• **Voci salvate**
-=-=-=-=-
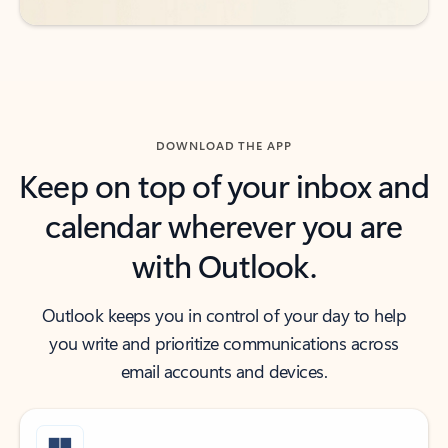
DOWNLOAD THE APP
Keep on top of your inbox and
calendar wherever you are
with Outlook.
Outlook keeps you in control of your day to help
you write and prioritize communications across
email accounts and devices.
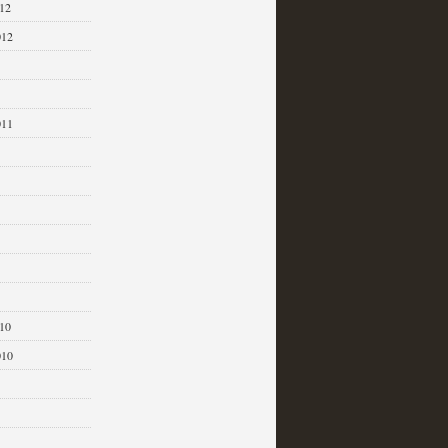
12
012
011
1
10
010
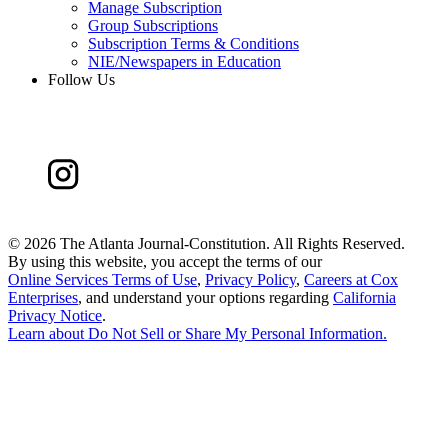
Manage Subscription
Group Subscriptions
Subscription Terms & Conditions
NIE/Newspapers in Education
Follow Us
©
2026 The Atlanta Journal-Constitution. All Rights Reserved.
By using this website, you accept the terms of our
Online Services Terms of Use
,
Privacy Policy
,
Careers at Cox
Enterprises
, and understand your options regarding
California
Privacy Notice
.
Learn about
Do Not Sell or Share My Personal Information
.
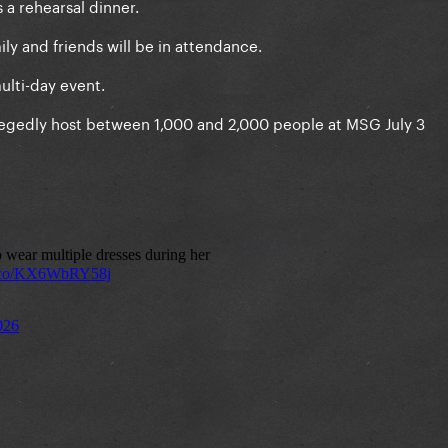
s a rehearsal dinner.
ly and friends will be in attendance.
ulti-day event.
allegedly host between 1,000 and 2,000 people at MSG July 3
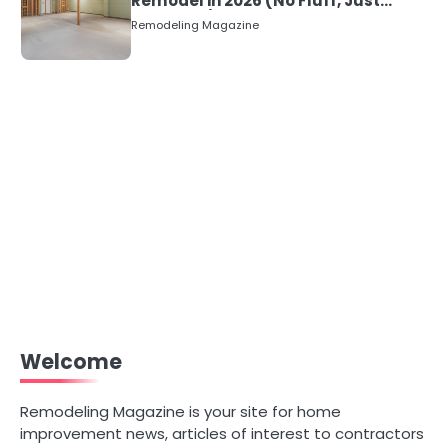
Remodel in 2026 (No Fluff, Just
Numbers)
Remodeling Magazine
Welcome
Remodeling Magazine is your site for home
improvement news, articles of interest to contractors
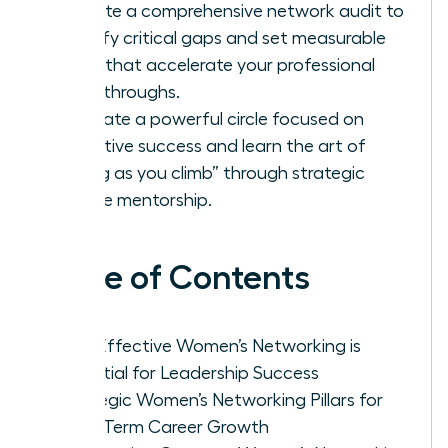
Execute a comprehensive network audit to
identify critical gaps and set measurable
goals that accelerate your professional
breakthroughs.
Cultivate a powerful circle focused on
collective success and learn the art of
“lifting as you climb” through strategic
female mentorship.
Table of Contents
Why Effective Women’s Networking is
Essential for Leadership Success
Strategic Women’s Networking Pillars for
Long-Term Career Growth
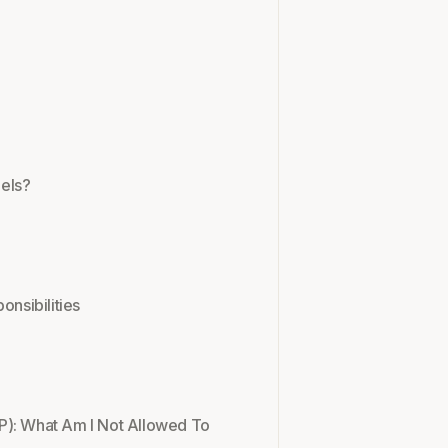
els?
onsibilities
P): What Am I Not Allowed To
-=-=-=-=-
• **Compito scritto**
Riporta come elenco JSON di stringhe tutto il testo che va dalla riga contenente "Execute a comprehensive network audit to" fino alla riga contenente "Table of Contents", entrambe comprese. Usa una stringa per ogni riga e tralascia le righe vuote.

• **Risposta**
[
  "Execute a comprehensive network audit to",
  "identify critical gaps and set measurable",
  "goals that accelerate your professional",
  "breakthroughs.",
  "Cultivate a powerful circle focused on",
  "collective success and learn the art of",
  "“lifting as you climb” through strategic",
  "female mentorship.",
  "Table of Contents"
]